(Stored entries)
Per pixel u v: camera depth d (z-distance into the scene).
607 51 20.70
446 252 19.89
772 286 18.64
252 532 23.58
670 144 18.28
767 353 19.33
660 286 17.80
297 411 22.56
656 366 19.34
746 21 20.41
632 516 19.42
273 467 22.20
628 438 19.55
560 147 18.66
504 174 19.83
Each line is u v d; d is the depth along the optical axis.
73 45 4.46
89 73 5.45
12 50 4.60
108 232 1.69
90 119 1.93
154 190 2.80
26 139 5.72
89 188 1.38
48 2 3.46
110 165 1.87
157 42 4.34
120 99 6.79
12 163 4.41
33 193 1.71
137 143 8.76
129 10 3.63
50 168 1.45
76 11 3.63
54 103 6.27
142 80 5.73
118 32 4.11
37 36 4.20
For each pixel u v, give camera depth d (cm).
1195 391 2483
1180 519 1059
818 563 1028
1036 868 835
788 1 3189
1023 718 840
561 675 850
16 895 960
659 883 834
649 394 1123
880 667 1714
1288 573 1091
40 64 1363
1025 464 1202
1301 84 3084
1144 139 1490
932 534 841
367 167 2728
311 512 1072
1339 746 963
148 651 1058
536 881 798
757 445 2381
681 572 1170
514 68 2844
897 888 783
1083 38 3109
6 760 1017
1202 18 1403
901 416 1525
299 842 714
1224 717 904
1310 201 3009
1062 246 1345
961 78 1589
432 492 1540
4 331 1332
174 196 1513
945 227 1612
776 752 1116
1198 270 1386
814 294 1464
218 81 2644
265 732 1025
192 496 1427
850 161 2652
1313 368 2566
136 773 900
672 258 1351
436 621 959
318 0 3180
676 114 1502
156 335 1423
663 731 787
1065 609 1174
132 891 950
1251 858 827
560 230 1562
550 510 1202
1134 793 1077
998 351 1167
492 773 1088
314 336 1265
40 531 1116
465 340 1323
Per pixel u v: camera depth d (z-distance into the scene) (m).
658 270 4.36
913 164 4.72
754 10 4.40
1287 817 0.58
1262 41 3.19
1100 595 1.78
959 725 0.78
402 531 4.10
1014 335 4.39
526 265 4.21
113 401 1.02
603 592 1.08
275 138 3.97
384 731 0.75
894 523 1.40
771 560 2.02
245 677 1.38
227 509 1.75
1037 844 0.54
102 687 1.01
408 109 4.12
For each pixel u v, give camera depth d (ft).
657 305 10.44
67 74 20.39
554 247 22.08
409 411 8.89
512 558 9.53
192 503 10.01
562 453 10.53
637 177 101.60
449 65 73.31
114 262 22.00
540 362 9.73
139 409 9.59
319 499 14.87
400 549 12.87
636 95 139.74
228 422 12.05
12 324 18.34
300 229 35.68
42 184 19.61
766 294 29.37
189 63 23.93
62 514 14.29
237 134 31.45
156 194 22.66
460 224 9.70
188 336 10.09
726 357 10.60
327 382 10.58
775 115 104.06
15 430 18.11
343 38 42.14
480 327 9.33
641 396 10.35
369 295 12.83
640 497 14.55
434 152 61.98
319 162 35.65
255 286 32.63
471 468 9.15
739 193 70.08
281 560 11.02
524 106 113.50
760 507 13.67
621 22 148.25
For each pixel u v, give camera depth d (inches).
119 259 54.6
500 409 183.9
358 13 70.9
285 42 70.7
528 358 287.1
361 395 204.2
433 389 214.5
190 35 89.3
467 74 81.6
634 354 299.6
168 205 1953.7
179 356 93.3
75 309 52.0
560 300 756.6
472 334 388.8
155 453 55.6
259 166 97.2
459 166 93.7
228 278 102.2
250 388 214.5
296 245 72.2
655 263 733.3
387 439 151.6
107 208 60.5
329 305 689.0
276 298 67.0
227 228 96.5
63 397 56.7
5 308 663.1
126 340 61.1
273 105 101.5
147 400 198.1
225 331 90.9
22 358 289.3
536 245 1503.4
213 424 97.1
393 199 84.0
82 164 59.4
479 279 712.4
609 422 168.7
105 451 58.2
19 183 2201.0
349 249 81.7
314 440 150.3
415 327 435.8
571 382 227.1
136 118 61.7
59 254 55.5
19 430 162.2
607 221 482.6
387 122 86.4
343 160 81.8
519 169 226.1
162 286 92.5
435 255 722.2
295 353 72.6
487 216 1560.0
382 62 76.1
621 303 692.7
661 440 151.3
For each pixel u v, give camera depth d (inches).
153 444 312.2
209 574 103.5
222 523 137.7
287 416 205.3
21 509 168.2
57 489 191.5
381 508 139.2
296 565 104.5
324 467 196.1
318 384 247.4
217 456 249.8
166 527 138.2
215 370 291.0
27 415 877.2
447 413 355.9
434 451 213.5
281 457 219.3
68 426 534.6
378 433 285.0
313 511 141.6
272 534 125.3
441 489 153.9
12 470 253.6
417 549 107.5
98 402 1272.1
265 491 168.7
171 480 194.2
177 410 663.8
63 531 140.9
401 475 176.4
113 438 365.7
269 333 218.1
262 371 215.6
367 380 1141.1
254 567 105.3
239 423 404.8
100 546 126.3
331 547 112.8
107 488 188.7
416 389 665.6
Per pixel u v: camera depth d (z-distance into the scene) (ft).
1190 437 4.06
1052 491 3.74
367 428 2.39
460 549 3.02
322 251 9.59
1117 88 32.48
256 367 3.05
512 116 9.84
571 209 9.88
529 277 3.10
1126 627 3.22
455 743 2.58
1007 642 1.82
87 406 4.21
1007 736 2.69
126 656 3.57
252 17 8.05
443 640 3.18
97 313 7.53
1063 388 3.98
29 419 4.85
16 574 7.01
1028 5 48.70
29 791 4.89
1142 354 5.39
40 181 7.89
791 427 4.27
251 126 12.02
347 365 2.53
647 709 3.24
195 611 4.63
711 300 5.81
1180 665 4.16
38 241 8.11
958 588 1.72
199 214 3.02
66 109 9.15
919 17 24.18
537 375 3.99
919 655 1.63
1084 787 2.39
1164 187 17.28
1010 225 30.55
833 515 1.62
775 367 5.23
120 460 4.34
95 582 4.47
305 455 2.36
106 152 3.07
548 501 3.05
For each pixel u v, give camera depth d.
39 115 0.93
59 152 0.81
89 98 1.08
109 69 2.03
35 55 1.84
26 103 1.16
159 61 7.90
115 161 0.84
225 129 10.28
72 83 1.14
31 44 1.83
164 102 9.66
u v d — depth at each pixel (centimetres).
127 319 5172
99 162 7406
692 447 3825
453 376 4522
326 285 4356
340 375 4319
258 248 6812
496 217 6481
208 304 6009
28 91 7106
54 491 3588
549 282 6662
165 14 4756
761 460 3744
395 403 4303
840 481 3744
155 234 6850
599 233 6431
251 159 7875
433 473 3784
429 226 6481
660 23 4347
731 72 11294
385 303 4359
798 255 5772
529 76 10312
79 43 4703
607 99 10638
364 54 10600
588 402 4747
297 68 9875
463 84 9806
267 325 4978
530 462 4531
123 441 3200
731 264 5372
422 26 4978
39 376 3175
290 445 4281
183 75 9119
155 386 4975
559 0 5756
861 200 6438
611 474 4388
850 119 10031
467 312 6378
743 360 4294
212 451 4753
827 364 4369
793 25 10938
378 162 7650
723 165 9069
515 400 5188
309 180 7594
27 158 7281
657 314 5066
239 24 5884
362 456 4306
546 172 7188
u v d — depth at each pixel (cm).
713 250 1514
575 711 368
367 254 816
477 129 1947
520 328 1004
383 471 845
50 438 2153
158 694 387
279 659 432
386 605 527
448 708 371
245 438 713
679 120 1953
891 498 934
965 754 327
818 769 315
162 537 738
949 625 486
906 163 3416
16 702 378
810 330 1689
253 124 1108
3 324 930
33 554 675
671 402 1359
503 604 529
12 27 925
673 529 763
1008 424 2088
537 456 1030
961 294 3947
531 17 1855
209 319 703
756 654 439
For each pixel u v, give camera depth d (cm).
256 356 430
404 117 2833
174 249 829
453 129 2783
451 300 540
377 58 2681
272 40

* Work order: Filter the entries above and return only the lines holding "distance".

* Finished exercise:
Per pixel u v: camera depth d (z-distance into the scene).
Per pixel u v: camera depth d (z-distance into the scene) (m).
Per pixel u v: camera depth d (z-distance into the scene) (ft).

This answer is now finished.